Dimanche 27 octobre. — Mon cher *** est de retour : je l’ai embrassé aujourd’hui ; le premier moment a été tout au bonheur de le revoir. J’ai senti ensuite un serrement pénible. Comme je me disposais à le faire monter dans ma chambre, je me suis souvenu d’une maudite lettre dont l’écriture eût pu être reconnue… J’ai hésité… Cela a déchiqueté le plaisir que j’avais à le revoir : j’ai usé de subterfuges ; j’ai feint d’avoir perdu ma clef, que sais-je ? Enfin, j’ai remis ordre. Il m’a quitté pour me reprendre le soir. Nous avons été faire une promenade. J’espère que mon tort envers lui n’influera pas sur ses relations avec ***. Dieu veuille qu’il l’ignore toujours !

Entrées de données.
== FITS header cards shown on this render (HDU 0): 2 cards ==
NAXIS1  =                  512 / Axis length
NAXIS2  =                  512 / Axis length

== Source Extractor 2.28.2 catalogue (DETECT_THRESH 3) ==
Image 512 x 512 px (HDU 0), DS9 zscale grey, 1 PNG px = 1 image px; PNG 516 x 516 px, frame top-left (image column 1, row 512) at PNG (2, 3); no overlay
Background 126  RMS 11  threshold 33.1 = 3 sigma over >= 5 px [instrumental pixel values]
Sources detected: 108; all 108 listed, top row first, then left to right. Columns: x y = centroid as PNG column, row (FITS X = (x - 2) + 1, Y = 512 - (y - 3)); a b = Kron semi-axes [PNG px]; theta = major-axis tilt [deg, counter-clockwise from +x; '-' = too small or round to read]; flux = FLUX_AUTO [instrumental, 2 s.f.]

Exercice A.
Traduisez en anglais cette phrase du passage choisi : « J’ai senti ensuite un serrement pénible. »
Exercice B.
Recopiez le passage choisi en partant de « Dimanche 27 octobre. » et en allant jusqu’à « qu’il l’ignore toujours ! ».
Ce matériel provient d’une autre source.

Réponse A.
Afterward I felt a painful tightening.

Réponse B.
Dimanche 27 octobre. — Mon cher *** est de retour : je l’ai embrassé aujourd’hui ; le premier moment a été tout au bonheur de le revoir. J’ai senti ensuite un serrement pénible. Comme je me disposais à le faire monter dans ma chambre, je me suis souvenu d’une maudite lettre dont l’écriture eût pu être reconnue… J’ai hésité… Cela a déchiqueté le plaisir que j’avais à le revoir : j’ai usé de subterfuges ; j’ai feint d’avoir perdu ma clef, que sais-je ? Enfin, j’ai remis ordre. Il m’a quitté pour me reprendre le soir. Nous avons été faire une promenade. J’espère que mon tort envers lui n’influera pas sur ses relations avec ***. Dieu veuille qu’il l’ignore toujours !